Information provided Block Start

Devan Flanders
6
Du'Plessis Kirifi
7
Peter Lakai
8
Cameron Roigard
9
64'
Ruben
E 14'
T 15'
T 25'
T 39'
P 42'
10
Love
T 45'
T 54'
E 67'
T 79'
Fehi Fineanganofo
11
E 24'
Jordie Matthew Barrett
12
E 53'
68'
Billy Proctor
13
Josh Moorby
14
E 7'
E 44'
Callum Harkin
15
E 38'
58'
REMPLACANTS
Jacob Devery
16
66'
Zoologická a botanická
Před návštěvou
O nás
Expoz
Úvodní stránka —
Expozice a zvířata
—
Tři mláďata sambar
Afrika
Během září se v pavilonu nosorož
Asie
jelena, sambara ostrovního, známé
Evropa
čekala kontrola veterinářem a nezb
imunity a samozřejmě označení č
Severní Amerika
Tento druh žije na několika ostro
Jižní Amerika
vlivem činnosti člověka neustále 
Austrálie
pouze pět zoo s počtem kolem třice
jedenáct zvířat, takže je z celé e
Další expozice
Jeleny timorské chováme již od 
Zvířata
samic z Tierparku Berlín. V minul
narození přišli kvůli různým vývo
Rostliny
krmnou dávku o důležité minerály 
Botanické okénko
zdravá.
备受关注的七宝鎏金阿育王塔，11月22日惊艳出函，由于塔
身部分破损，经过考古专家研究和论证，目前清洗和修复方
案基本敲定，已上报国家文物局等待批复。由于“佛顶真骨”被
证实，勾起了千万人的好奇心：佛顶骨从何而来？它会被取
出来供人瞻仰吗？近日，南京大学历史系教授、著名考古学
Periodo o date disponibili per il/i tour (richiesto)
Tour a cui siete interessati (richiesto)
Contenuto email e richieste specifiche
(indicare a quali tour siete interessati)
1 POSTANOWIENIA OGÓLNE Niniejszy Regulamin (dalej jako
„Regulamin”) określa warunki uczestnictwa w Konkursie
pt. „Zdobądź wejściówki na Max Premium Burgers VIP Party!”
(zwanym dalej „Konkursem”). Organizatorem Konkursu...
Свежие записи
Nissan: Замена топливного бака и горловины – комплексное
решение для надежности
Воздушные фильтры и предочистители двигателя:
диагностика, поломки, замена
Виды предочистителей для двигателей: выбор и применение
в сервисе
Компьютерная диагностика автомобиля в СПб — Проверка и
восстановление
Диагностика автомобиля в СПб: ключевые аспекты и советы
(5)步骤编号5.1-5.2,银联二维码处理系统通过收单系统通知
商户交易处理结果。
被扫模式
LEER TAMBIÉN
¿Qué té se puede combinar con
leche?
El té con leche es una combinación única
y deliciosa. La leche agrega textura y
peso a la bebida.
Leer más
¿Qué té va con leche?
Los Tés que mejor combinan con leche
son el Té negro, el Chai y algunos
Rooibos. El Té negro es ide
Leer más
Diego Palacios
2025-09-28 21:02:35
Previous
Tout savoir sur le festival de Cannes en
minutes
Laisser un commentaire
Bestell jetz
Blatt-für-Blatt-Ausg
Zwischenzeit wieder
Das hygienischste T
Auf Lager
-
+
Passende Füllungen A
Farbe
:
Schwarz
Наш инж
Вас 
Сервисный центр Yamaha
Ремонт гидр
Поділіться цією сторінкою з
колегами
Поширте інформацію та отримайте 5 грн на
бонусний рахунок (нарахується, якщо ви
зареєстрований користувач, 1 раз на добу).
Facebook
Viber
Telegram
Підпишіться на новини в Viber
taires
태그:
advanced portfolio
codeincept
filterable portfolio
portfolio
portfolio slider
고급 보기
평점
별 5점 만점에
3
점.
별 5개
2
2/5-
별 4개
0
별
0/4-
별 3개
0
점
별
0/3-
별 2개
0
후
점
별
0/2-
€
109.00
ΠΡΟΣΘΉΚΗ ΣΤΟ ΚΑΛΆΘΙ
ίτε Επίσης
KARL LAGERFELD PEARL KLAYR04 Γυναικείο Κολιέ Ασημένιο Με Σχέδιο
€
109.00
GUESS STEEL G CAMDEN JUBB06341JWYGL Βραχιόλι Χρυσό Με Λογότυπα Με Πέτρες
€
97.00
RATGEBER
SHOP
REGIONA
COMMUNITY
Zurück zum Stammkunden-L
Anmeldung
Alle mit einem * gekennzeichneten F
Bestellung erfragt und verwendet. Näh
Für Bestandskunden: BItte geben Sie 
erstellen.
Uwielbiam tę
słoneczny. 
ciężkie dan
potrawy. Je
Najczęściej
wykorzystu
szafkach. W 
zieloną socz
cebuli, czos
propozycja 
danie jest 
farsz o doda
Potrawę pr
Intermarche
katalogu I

Information provided Block End

All of the entries must be printed again exactly as given.

# [Result of this exercise]
Devan Flanders
6
Du'Plessis Kirifi
7
Peter Lakai
8
Cameron Roigard
9
64'
Ruben
E 14'
T 15'
T 25'
T 39'
P 42'
10
Love
T 45'
T 54'
E 67'
T 79'
Fehi Fineanganofo
11
E 24'
Jordie Matthew Barrett
12
E 53'
68'
Billy Proctor
13
Josh Moorby
14
E 7'
E 44'
Callum Harkin
15
E 38'
58'
REMPLACANTS
Jacob Devery
16
66'
Zoologická a botanická
Před návštěvou
O nás
Expoz
Úvodní stránka —
Expozice a zvířata
—
Tři mláďata sambar
Afrika
Během září se v pavilonu nosorož
Asie
jelena, sambara ostrovního, známé
Evropa
čekala kontrola veterinářem a nezb
imunity a samozřejmě označení č
Severní Amerika
Tento druh žije na několika ostro
Jižní Amerika
vlivem činnosti člověka neustále 
Austrálie
pouze pět zoo s počtem kolem třice
jedenáct zvířat, takže je z celé e
Další expozice
Jeleny timorské chováme již od 
Zvířata
samic z Tierparku Berlín. V minul
narození přišli kvůli různým vývo
Rostliny
krmnou dávku o důležité minerály 
Botanické okénko
zdravá.
备受关注的七宝鎏金阿育王塔，11月22日惊艳出函，由于塔
身部分破损，经过考古专家研究和论证，目前清洗和修复方
案基本敲定，已上报国家文物局等待批复。由于“佛顶真骨”被
证实，勾起了千万人的好奇心：佛顶骨从何而来？它会被取
出来供人瞻仰吗？近日，南京大学历史系教授、著名考古学
Periodo o date disponibili per il/i tour (richiesto)
Tour a cui siete interessati (richiesto)
Contenuto email e richieste specifiche
(indicare a quali tour siete interessati)
1 POSTANOWIENIA OGÓLNE Niniejszy Regulamin (dalej jako
„Regulamin”) określa warunki uczestnictwa w Konkursie
pt. „Zdobądź wejściówki na Max Premium Burgers VIP Party!”
(zwanym dalej „Konkursem”). Organizatorem Konkursu...
Свежие записи
Nissan: Замена топливного бака и горловины – комплексное
решение для надежности
Воздушные фильтры и предочистители двигателя:
диагностика, поломки, замена
Виды предочистителей для двигателей: выбор и применение
в сервисе
Компьютерная диагностика автомобиля в СПб — Проверка и
восстановление
Диагностика автомобиля в СПб: ключевые аспекты и советы
(5)步骤编号5.1-5.2,银联二维码处理系统通过收单系统通知
商户交易处理结果。
被扫模式
LEER TAMBIÉN
¿Qué té se puede combinar con
leche?
El té con leche es una combinación única
y deliciosa. La leche agrega textura y
peso a la bebida.
Leer más
¿Qué té va con leche?
Los Tés que mejor combinan con leche
son el Té negro, el Chai y algunos
Rooibos. El Té negro es ide
Leer más
Diego Palacios
2025-09-28 21:02:35
Previous
Tout savoir sur le festival de Cannes en
minutes
Laisser un commentaire
Bestell jetz
Blatt-für-Blatt-Ausg
Zwischenzeit wieder
Das hygienischste T
Auf Lager
-
+
Passende Füllungen A
Farbe
:
Schwarz
Наш инж
Вас 
Сервисный центр Yamaha
Ремонт гидр
Поділіться цією сторінкою з
колегами
Поширте інформацію та отримайте 5 грн на
бонусний рахунок (нарахується, якщо ви
зареєстрований користувач, 1 раз на добу).
Facebook
Viber
Telegram
Підпишіться на новини в Viber
taires
태그:
advanced portfolio
codeincept
filterable portfolio
portfolio
portfolio slider
고급 보기
평점
별 5점 만점에
3
점.
별 5개
2
2/5-
별 4개
0
별
0/4-
별 3개
0
점
별
0/3-
별 2개
0
후
점
별
0/2-
€
109.00
ΠΡΟΣΘΉΚΗ ΣΤΟ ΚΑΛΆΘΙ
ίτε Επίσης
KARL LAGERFELD PEARL KLAYR04 Γυναικείο Κολιέ Ασημένιο Με Σχέδιο
€
109.00
GUESS STEEL G CAMDEN JUBB06341JWYGL Βραχιόλι Χρυσό Με Λογότυπα Με Πέτρες
€
97.00
RATGEBER
SHOP
REGIONA
COMMUNITY
Zurück zum Stammkunden-L
Anmeldung
Alle mit einem * gekennzeichneten F
Bestellung erfragt und verwendet. Näh
Für Bestandskunden: BItte geben Sie 
erstellen.
Uwielbiam tę
słoneczny. 
ciężkie dan
potrawy. Je
Najczęściej
wykorzystu
szafkach. W 
zieloną socz
cebuli, czos
propozycja 
danie jest 
farsz o doda
Potrawę pr
Intermarche
katalogu I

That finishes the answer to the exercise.